DeepSeek-R1 made long-CoT RL a public, open-weight scaling axis. Earlier inference-time reasoning methods mostly spent more decoding samples or wrapped frozen models in search. R1 showed that a pretrained MoE model could be post-trained so that the policy itself dynamically spends more tokens on hard problems and learns reflection and self-verification behavior.

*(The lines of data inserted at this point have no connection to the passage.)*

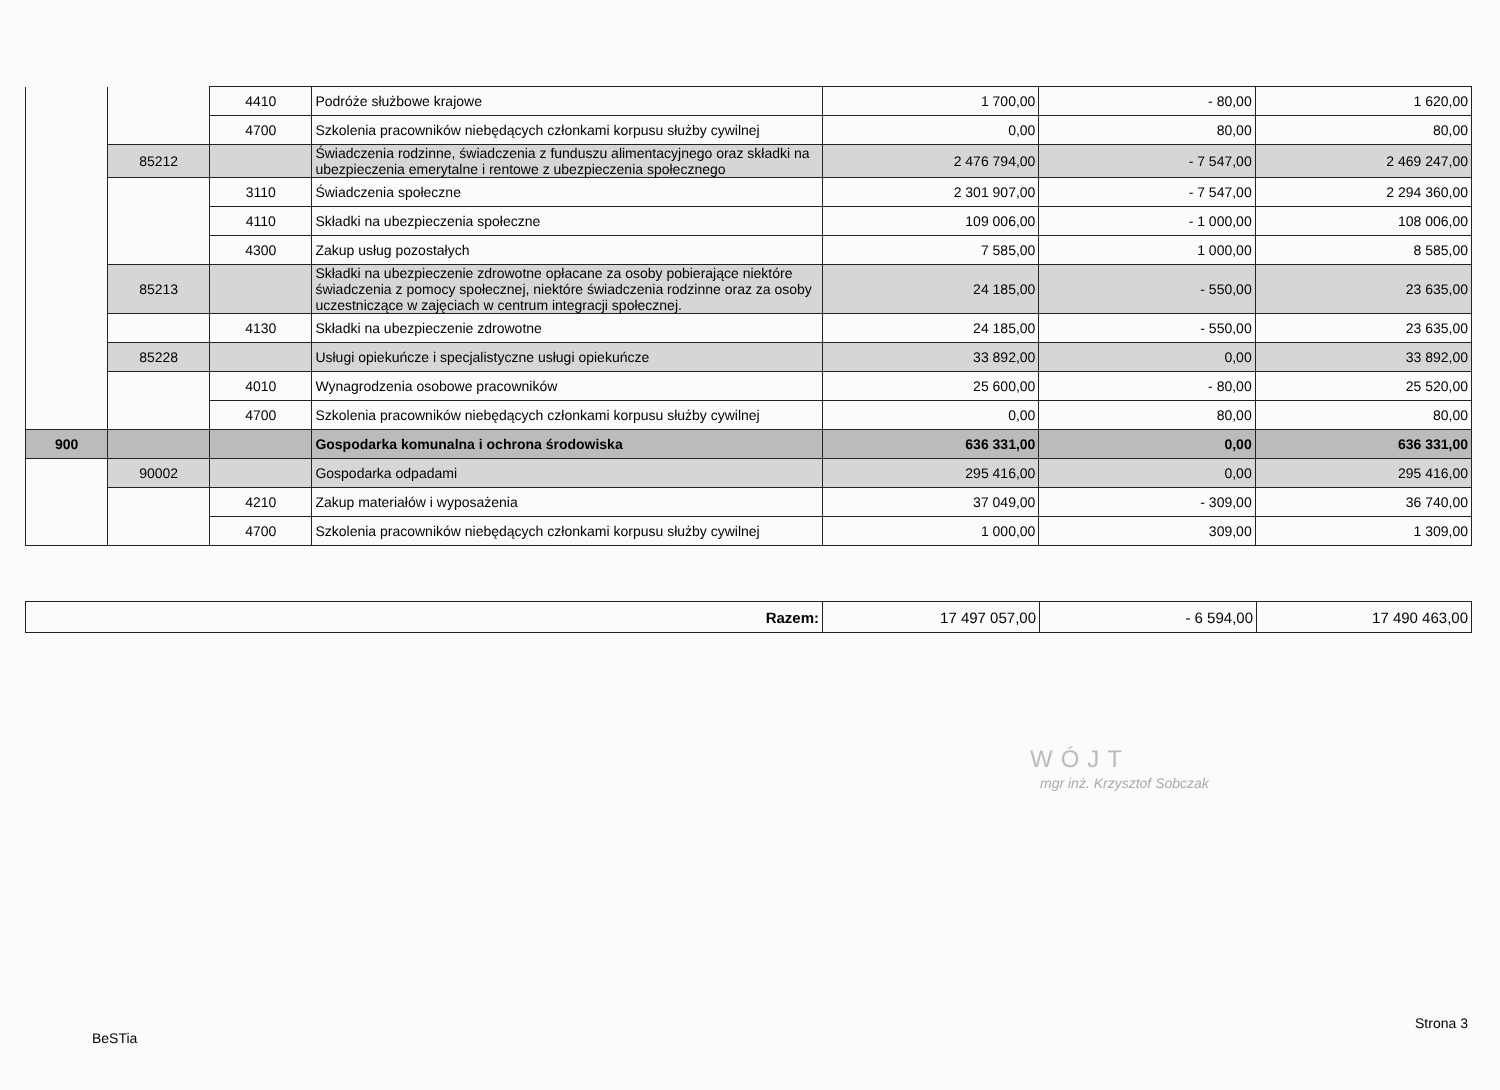| | | 4410 | Podróże służbowe krajowe | 1 700,00 | - 80,00 | 1 620,00 |
| | | 4700 | Szkolenia pracowników niebędących członkami korpusu służby cywilnej | 0,00 | 80,00 | 80,00 |
| | 85212 | | Świadczenia rodzinne, świadczenia z funduszu alimentacyjnego oraz składki na ubezpieczenia emerytalne i rentowe z ubezpieczenia społecznego | 2 476 794,00 | - 7 547,00 | 2 469 247,00 |
| | | 3110 | Świadczenia społeczne | 2 301 907,00 | - 7 547,00 | 2 294 360,00 |
| | | 4110 | Składki na ubezpieczenia społeczne | 109 006,00 | - 1 000,00 | 108 006,00 |
| | | 4300 | Zakup usług pozostałych | 7 585,00 | 1 000,00 | 8 585,00 |
| | 85213 | | Składki na ubezpieczenie zdrowotne opłacane za osoby pobierające niektóre świadczenia z pomocy społecznej, niektóre świadczenia rodzinne oraz za osoby uczestniczące w zajęciach w centrum integracji społecznej. | 24 185,00 | - 550,00 | 23 635,00 |
| | | 4130 | Składki na ubezpieczenie zdrowotne | 24 185,00 | - 550,00 | 23 635,00 |
| | 85228 | | Usługi opiekuńcze i specjalistyczne usługi opiekuńcze | 33 892,00 | 0,00 | 33 892,00 |
| | | 4010 | Wynagrodzenia osobowe pracowników | 25 600,00 | - 80,00 | 25 520,00 |
| | | 4700 | Szkolenia pracowników niebędących członkami korpusu służby cywilnej | 0,00 | 80,00 | 80,00 |
| 900 | | | Gospodarka komunalna i ochrona środowiska | 636 331,00 | 0,00 | 636 331,00 |
| | 90002 | | Gospodarka odpadami | 295 416,00 | 0,00 | 295 416,00 |
| | | 4210 | Zakup materiałów i wyposażenia | 37 049,00 | - 309,00 | 36 740,00 |
| | | 4700 | Szkolenia pracowników niebędących członkami korpusu służby cywilnej | 1 000,00 | 309,00 | 1 309,00 |
| Razem: | 17 497 057,00 | - 6 594,00 | 17 490 463,00 |
WÓJT
mgr inż. Krzysztof Sobczak
Strona 3
BeSTia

Historically, the paper also made the systems cost of reasoning models visible: long outputs, verifier latency, reward design, expert-parallel rollout, model offload, and GPU-hour budgets are part of the method. GRPO became important because it matched the memory and rollout structure of H800-scale long-CoT RL better than a value-model-heavy PPO pipeline.

Limits

The paper is explicit about remaining bottlenecks. DeepSeek-R1 has weaker structured output and tool use than some existing models, and it cannot use search engines or calculators. It still overthinks simple questions, so token efficiency remains open. It is optimized mainly for Chinese and English and may mix languages elsewhere. It is sensitive to prompts, with few-shot prompting hurting performance in their evaluation. Software engineering RL is limited because evaluations take too long, so large-scale RL was not extensively applied there. Finally, pure RL depends on reliable rewards; rule-based rewards work for verifiable tasks, but model-based rewards can be hacked.